E-mental health has the potential to underpin "cultural transformation" and a move towards a social model of health, by enabling service users greater choice and control and to manage their own conditions more effectively, the report claims.

As such, its authors have called for a national framework for e-mental health to provide the necessary platform for change which, they argue, is particularly pressing given the rising demand on services in a period of financial austerity. 

Growing incidence

The proportion of people in England considered to have a common mental disorder is on the rise, up from 15.5% in 1993 to 17.6% in 2007. And the economic and social costs of mental health are significant; the Centre for Mental Health estimates that these hit £105.2 billion in 2009/10 in England alone.

At the same time, funding for the NHS in England over the current spending review period has remained level, but the service must achieve efficiency savings of £20 billion by 2014 to continue to meet demand. 

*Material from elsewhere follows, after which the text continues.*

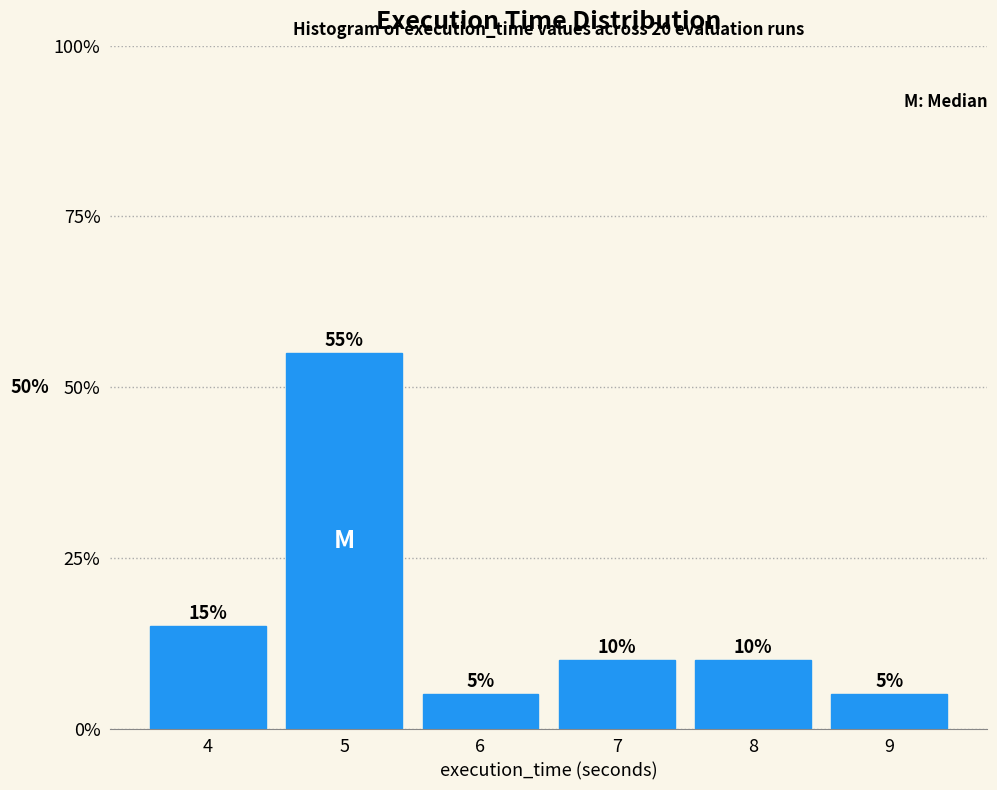

Does the chart contain any negative values?

No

"Improving the mental health of the nation, and keeping pace with rising demand, is unlikely to be met through existing models of service delivery," the report warns, and claims that, by making the most of the opportunities on offer through e-mental health, "we can address some of the biggest future resource challenges facing the mental health sector – for example, the costs of service delivery, workforce issues, access to services and continuity of care".

*E-Mental Health - What's all the Fuss About?, was produced jointly by the Mental Health Network, Big White Wall and the Tavistock and Portman NHS Foundation Trust.